An Evolving Pandemic
Life, uhh... finds a way.
Let's put aside the argument whether viruses are alive or not for a second, and instead focus on one of their most important life-like characteristics: Evolution.
Evolution is one of those deceptively tricky topics that at first seems simple and intuitive. We can even boil it down into quips like survival of the fittest or, more accurately, descent with modification. The problem is that simple processes can give rise to incredibly complex and (yes I'm going to be that nerdy) beautiful patterns that challenge our intuition. This is one of the reasons why misconceptions of evolution are notorious challenges for high school and university education.
But evolutionary misconceptions can become misinformation overnight.
Recently some unpublished research made a big media splash because it claimed that a new and more contagious strain of SARS-CoV-2 (the virus that causes COVID-19) had been spreading. Thanks to an amazing community of scientists and science reporters, this unproven claim was quickly addressed.
One of my favorite articles is this piece in The Atlantic by the fantastic Ed Yong. A slightly more technical article by Jeremy Draghi and Brandon Ogbunu lays out the evolutionary flaws in the original study nicely.
While I was working on this walkthrough, a new analysis of 15,000 genomes came out. There's a great thread walking through the main findings, but here's one tweet that sums up the main result.

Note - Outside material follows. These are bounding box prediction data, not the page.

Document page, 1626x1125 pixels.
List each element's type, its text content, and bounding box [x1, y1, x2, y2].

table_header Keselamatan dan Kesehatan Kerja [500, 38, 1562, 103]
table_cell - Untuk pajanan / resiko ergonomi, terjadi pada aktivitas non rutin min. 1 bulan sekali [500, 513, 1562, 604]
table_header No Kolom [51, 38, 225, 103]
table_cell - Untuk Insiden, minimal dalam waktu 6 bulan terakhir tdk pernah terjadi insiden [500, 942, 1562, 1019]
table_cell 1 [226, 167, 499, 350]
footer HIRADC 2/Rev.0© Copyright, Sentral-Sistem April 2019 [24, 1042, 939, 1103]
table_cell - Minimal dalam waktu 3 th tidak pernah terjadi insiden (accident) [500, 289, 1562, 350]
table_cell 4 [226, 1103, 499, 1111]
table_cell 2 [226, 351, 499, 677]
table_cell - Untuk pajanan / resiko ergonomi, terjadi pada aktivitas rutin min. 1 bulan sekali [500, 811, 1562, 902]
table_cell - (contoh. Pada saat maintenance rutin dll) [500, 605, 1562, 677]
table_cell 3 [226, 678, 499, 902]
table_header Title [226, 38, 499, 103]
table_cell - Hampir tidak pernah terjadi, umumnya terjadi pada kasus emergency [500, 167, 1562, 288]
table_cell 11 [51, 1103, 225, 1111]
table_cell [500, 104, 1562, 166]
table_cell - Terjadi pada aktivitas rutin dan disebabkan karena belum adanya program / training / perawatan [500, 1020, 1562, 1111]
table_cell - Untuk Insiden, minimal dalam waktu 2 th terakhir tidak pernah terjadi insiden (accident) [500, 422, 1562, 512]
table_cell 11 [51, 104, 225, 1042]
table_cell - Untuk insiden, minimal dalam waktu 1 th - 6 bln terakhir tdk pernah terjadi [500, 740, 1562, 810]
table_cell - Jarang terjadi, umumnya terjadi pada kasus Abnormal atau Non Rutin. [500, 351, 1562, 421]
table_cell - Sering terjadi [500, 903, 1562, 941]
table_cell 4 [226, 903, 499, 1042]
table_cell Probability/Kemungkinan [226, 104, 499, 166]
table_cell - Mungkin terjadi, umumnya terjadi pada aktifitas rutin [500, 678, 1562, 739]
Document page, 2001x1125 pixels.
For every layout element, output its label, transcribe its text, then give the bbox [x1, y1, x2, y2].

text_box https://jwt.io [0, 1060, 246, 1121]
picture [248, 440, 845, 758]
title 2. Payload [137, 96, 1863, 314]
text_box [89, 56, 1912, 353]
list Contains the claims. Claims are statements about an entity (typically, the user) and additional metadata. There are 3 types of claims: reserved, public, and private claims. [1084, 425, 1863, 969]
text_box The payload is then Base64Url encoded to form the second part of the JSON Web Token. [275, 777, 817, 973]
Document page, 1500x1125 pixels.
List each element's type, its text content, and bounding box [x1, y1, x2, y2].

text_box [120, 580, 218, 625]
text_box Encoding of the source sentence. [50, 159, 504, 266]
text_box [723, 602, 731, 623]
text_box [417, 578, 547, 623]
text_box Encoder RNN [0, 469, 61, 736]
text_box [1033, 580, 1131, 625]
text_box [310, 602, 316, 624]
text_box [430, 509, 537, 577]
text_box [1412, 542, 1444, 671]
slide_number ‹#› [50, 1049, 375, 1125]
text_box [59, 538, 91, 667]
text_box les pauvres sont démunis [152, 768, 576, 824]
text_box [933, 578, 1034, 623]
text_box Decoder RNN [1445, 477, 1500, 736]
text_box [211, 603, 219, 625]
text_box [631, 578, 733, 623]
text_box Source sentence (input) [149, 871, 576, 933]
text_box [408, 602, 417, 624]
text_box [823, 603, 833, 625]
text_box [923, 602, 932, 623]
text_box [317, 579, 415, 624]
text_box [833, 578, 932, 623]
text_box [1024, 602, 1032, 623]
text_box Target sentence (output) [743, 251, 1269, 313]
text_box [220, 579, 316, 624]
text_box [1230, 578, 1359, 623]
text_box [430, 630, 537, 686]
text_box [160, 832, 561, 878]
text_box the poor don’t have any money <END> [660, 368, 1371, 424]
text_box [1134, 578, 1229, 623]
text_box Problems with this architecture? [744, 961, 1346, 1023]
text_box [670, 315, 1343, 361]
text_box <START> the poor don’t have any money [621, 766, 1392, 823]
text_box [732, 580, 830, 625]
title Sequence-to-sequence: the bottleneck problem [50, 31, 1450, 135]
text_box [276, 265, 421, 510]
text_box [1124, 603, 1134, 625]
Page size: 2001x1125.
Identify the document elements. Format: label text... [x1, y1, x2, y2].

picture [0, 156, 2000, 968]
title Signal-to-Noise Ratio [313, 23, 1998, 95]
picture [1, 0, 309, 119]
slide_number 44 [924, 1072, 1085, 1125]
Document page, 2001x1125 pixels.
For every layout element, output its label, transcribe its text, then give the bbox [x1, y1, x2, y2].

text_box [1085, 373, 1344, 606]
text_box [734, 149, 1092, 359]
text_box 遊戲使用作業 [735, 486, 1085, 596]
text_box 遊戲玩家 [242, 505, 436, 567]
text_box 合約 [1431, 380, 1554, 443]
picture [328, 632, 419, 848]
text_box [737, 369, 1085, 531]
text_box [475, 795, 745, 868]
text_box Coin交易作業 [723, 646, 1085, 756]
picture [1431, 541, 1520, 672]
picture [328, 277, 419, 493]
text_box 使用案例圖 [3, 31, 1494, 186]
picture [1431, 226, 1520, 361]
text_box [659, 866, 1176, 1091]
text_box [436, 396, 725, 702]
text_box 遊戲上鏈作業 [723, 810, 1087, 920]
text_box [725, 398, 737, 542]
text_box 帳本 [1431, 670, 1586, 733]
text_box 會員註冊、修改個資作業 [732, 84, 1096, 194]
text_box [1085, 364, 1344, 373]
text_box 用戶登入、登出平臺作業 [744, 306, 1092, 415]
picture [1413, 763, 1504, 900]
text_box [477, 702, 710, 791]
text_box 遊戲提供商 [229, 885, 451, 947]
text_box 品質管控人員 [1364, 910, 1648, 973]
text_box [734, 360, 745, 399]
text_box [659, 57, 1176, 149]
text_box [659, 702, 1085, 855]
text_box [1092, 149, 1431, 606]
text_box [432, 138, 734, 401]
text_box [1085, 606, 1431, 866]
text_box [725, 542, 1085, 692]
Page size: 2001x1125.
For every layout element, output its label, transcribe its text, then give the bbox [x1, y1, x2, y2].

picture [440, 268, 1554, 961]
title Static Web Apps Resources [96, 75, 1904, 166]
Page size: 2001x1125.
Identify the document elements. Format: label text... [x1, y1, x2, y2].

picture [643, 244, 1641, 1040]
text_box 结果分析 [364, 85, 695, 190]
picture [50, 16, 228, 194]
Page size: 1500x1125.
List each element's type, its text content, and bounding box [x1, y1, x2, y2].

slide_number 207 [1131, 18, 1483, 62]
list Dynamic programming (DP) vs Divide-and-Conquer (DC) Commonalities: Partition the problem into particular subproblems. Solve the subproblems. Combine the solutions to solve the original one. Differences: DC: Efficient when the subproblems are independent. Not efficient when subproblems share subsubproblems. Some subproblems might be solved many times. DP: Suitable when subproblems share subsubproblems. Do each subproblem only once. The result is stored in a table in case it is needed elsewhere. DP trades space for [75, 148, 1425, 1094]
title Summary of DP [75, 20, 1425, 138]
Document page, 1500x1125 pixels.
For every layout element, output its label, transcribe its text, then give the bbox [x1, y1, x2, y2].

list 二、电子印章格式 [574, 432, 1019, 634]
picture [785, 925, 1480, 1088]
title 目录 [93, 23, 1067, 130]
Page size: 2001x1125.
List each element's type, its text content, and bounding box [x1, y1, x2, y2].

No single mutation having emerged recurrently to this day is significantly associated with increased transmission of #SARSCoV2. Instead, all those mutations are neutral or deleterious to the virus' transmission, some significantly so.
— Prof Francois Balloux (@BallouxFrancois) May 22, 2020
(3/5)https://t.co/NxIlUcFDE9 pic.twitter.com/z5p6z26jKl
Understanding how pathogens evolve during a pandemic is definitely not a common skill, even among biologists. It's especially challenging since both the spread and the evolution of a disease are complex processes that resist being put into small or easily-understood packages.
In this walkthrough, we'll explore how Neutral mutations, which have no effect on how a disease spreads, can create patterns that look as if a more infectious strain is emerging.